Es interesante, sin embargo, que esa impostura, siendo sistemática, sea tan difícil de detectar. Tal vez se deba a dos razones. La primera, que la audiencia a la que se dirige la palabra oficial está integrada por personas dispuestas a aceptar cualquier argumento. Ibarra sostiene que Cristina Kirchner consigue que le pasen por alto las contradicciones o mentiras porque quienes la escuchan están dispuestos, de antemano, a creer. Santiago Kovadloff lo expresa de otro modo al examinar la complacencia de los intelectuales oficialistas con las inconsistencias del mensaje del poder. "Para ellos, el Gobierno no tiene razón. Es la razón."

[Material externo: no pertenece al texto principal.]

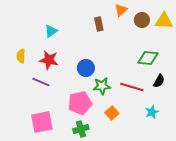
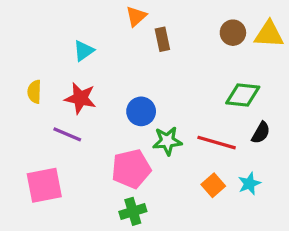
orange triangle: (121, 10) -> (136, 16), moved
orange square: (112, 113) -> (213, 185), moved
pink square: (42, 122) -> (44, 185), moved

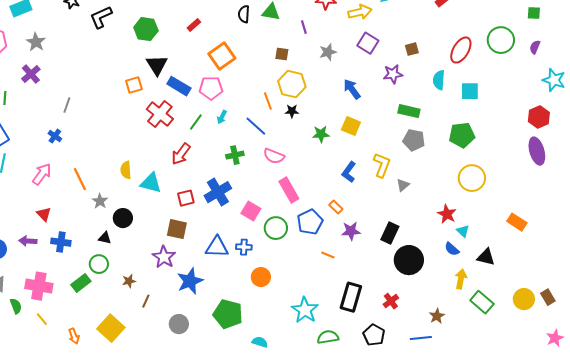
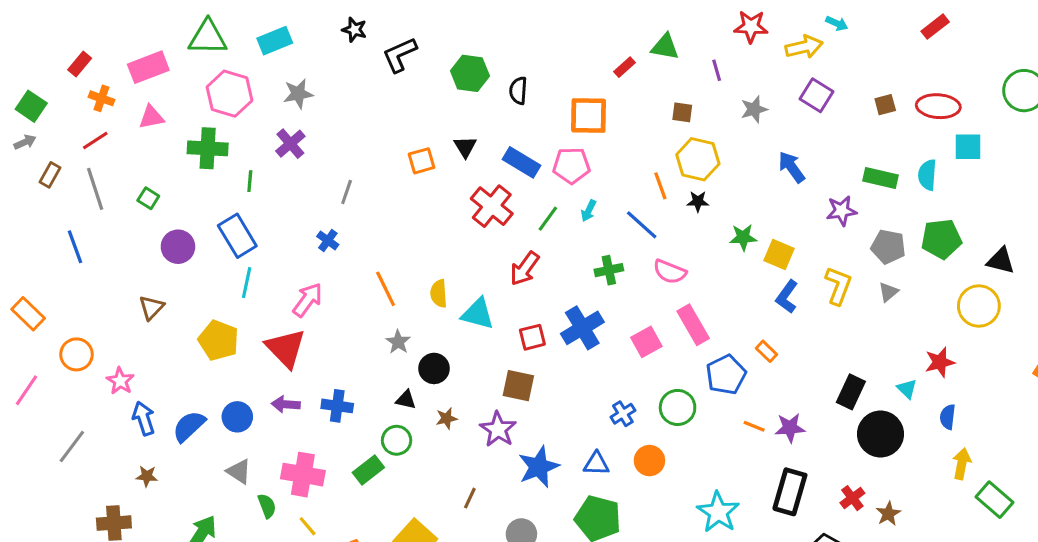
black semicircle: (244, 14) -> (518, 91), moved
red rectangle: (194, 25) -> (624, 67), moved
gray star: (36, 42) -> (298, 94), turned 30
red ellipse: (461, 50) -> (938, 106), moved, turned 64
orange square: (222, 56) -> (589, 116), turned 36
black triangle: (157, 65) -> (465, 147), moved, size x0.7
purple star: (393, 74) -> (841, 211), moved
cyan semicircle: (439, 80) -> (927, 175), moved
orange square: (134, 85) -> (422, 161), moved
cyan square: (470, 91) -> (968, 147), moved
green rectangle: (409, 111) -> (881, 178), moved
yellow square: (351, 126) -> (779, 254), moved
green pentagon: (462, 135) -> (941, 239), moved
orange line: (80, 179) -> (386, 289), moved
gray triangle: (403, 185) -> (888, 292), moved
pink square: (251, 211) -> (646, 342), moved, turned 30
red triangle: (44, 214) -> (286, 348), moved, size x1.8
red star: (447, 214) -> (940, 362), turned 30
green circle: (276, 228) -> (678, 407), moved
purple star: (351, 231) -> (790, 428), moved
cyan triangle: (463, 231) -> (907, 389), moved
blue triangle: (217, 247) -> (596, 464), moved, size x0.7
blue cross: (244, 247) -> (623, 414), turned -35
blue semicircle: (452, 249) -> (948, 417), turned 56
black triangle: (486, 257) -> (1001, 261), moved
brown star: (129, 281) -> (446, 418), moved
brown star: (437, 316) -> (888, 514), moved

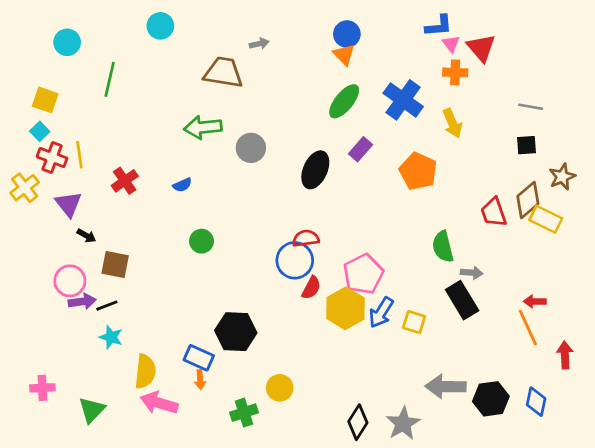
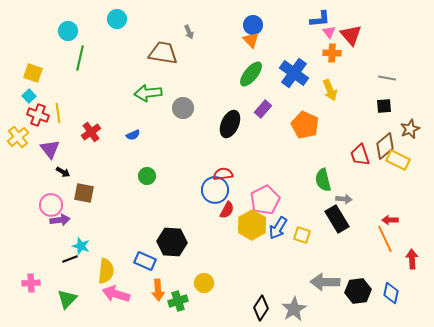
cyan circle: (67, 42) -> (68, 31), moved
gray arrow: (259, 44) -> (189, 32), turned 80
black line: (107, 306) -> (70, 259), moved
orange arrow: (200, 380) -> (158, 290), moved, size x1.5

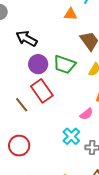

Sin embargo, existe un clima de época que favorece la aceptación del fraude verbal. Los políticos hablan para audiencias predispuestas a olvidar. Personas que no acostumbran a relacionar la actualidad con el pasado. Que viven en un presente eterno. No debe sorprender que el intercambio de mensajes quede desligado, entonces, de cualquier compromiso con la verdad. Y que la política, carente de arraigo conceptual, esté condenada todo el tiempo a defraudar.